Unfortunately, every explanation I'm like "yes, yes, branching trees, I get it..." and then I'm suddenly in the "...and it says things are different and I don't know why". And because this always happens when I'm trying to get some fix in, I never have the time to study it to figure out what is really happening. It's just "--force and promise myself the next time will be different".




> My current workplace has rebase as part of their flow

Not really sure what that means as rebase can be used in multiple ways, but you might want to try using:

`--force-with-lease` instead of `--force`

> This option allows one to force push without the risk of unintentionally overwriting someone else’s work

https://thoughtbot.com/blog/git-push-force-with-lease


That does sound like they're doing it wrong. Could you give an example?

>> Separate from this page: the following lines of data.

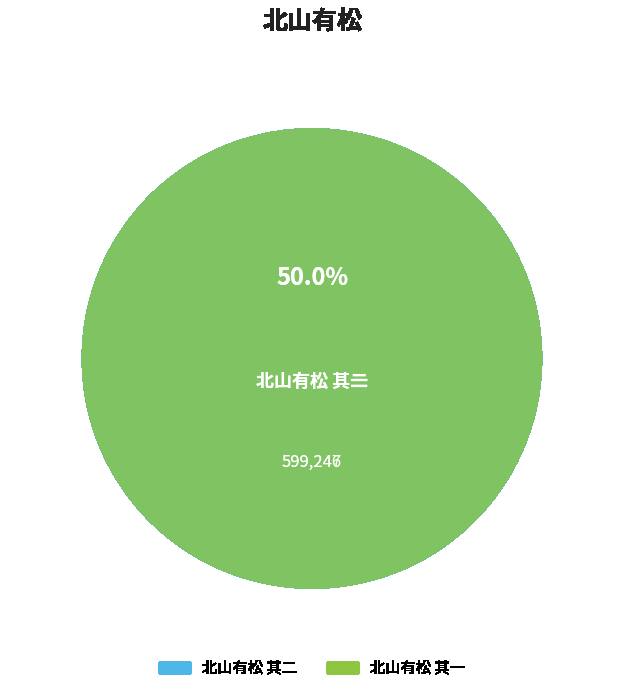

Rank the categories by value from highest to lowest.

北山有松 其二, 北山有松 其一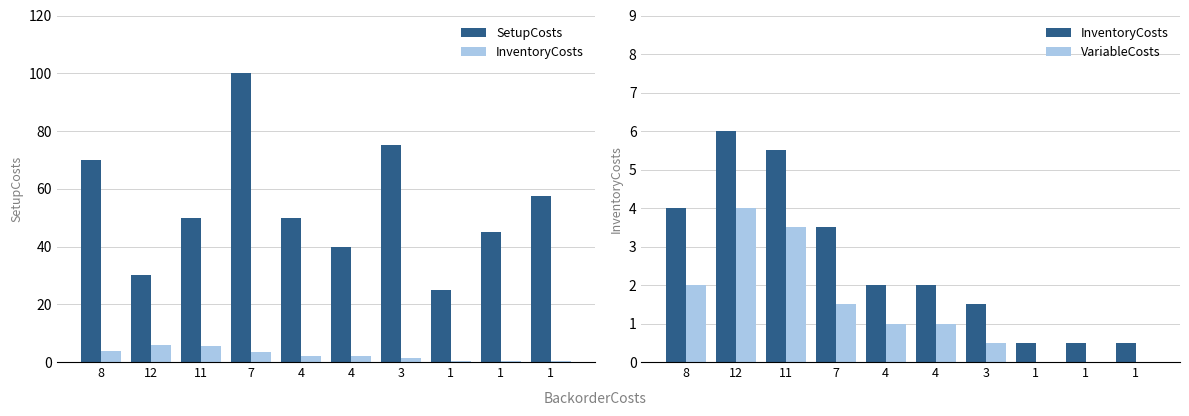

Between 3 and 1, which series saw the biggest shift?

SetupCosts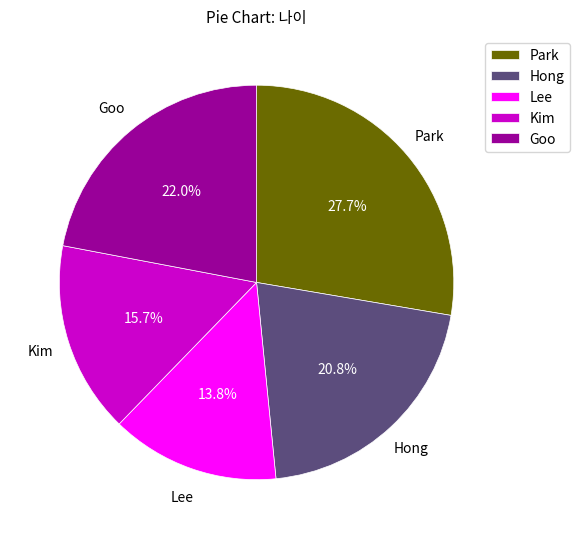

What percentage is the Park slice, to the nearest percent?

28%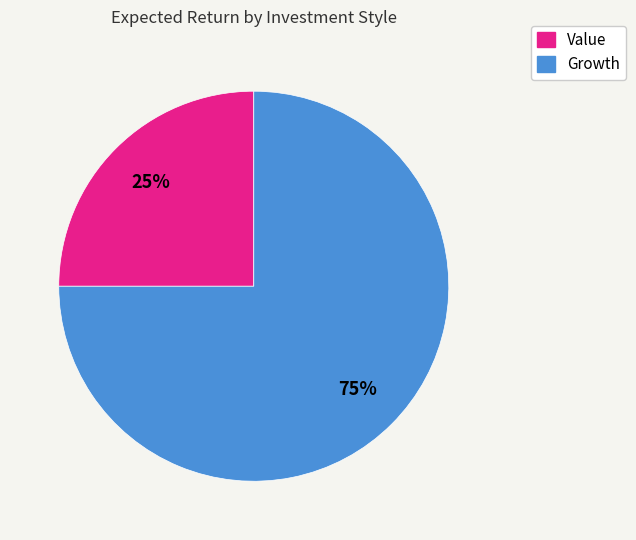

Which slice is the largest?

Growth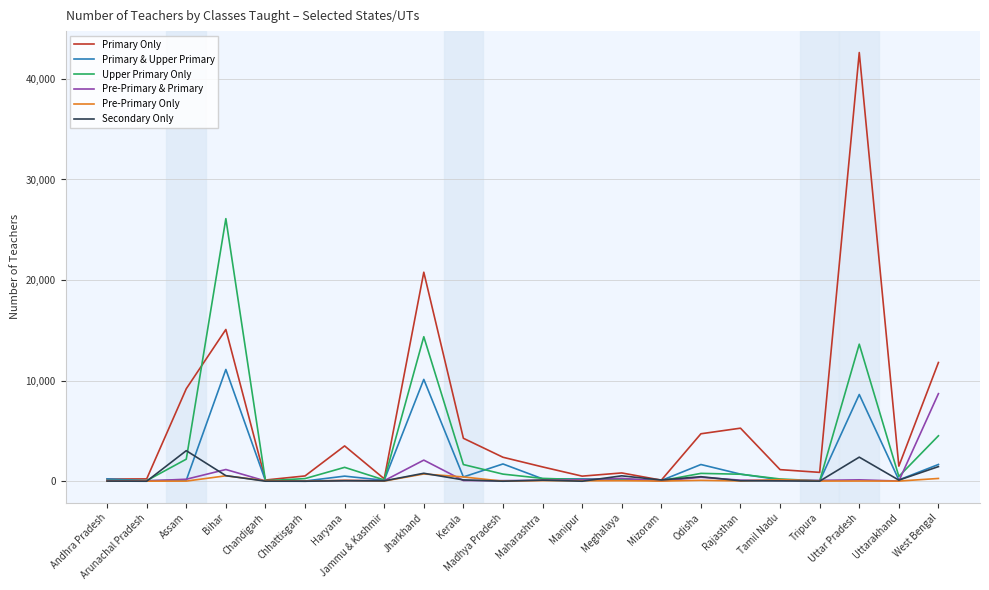

Is the value of Upper Primary Only at Odisha greater than the value of Primary Only at Madhya Pradesh?

No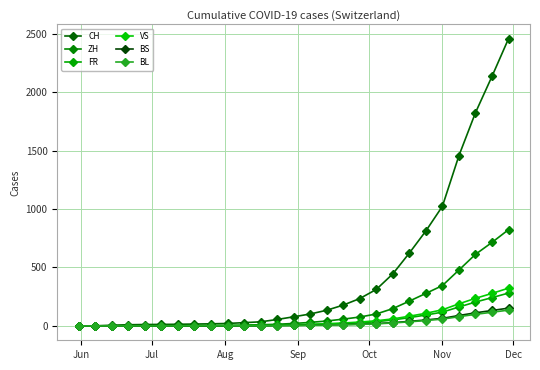

Does the chart have visible grid lines?

Yes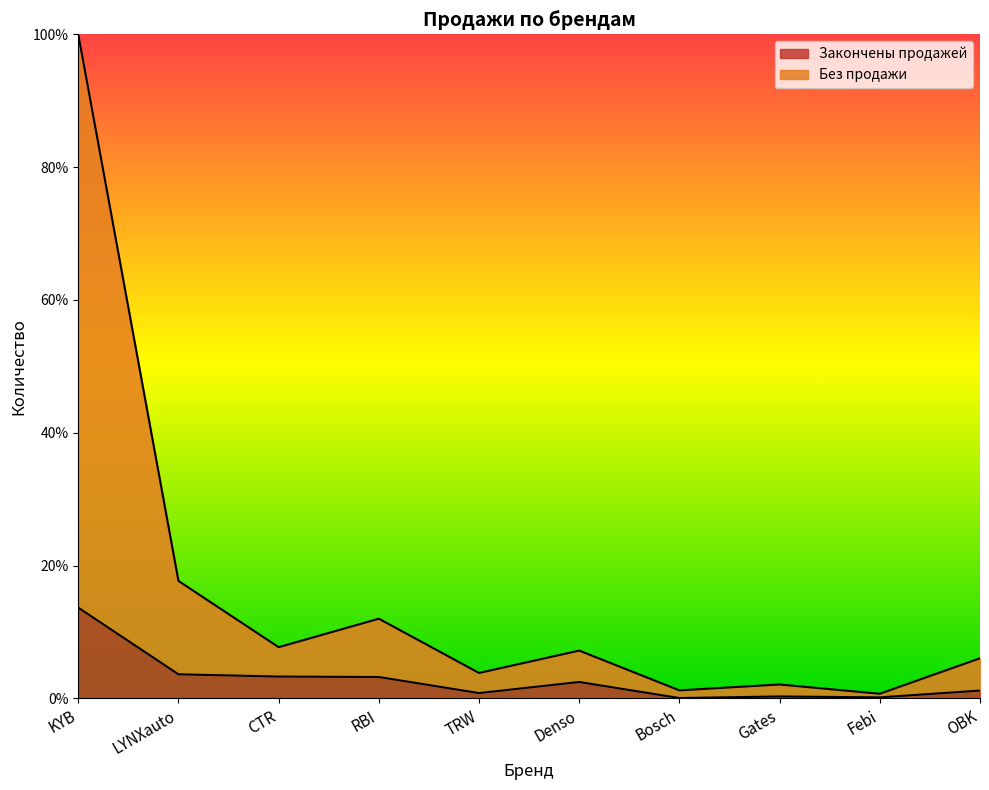

The value of Без продажи at RBI is 7.3. True or false?

False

> Could you give an example?

To the degree I understand it, sure:

We have master branch A

I create a feature branch B

Both get updates. Someone will do a rebase of B to the most-recent A and push that. (In my previous workplaces they would have just pulled the most recent A)

Here's where the confusion comes in: If I get the updated B but A has updated again, I cannot pull A nor rebase to A and successfully push the result without forcing. IIRC, on push it complains that my local branch is not up to date, but if I pull it will tell me I am up to date.

At least, that's what I think is the timing - since this involves multiple people I'm uncertain of what exactly occurs and the order, nor why problems are inconsistent. We don't have that many feature branches that have multiple people contributing AND requiring updates from the master branch, but it happens often enough.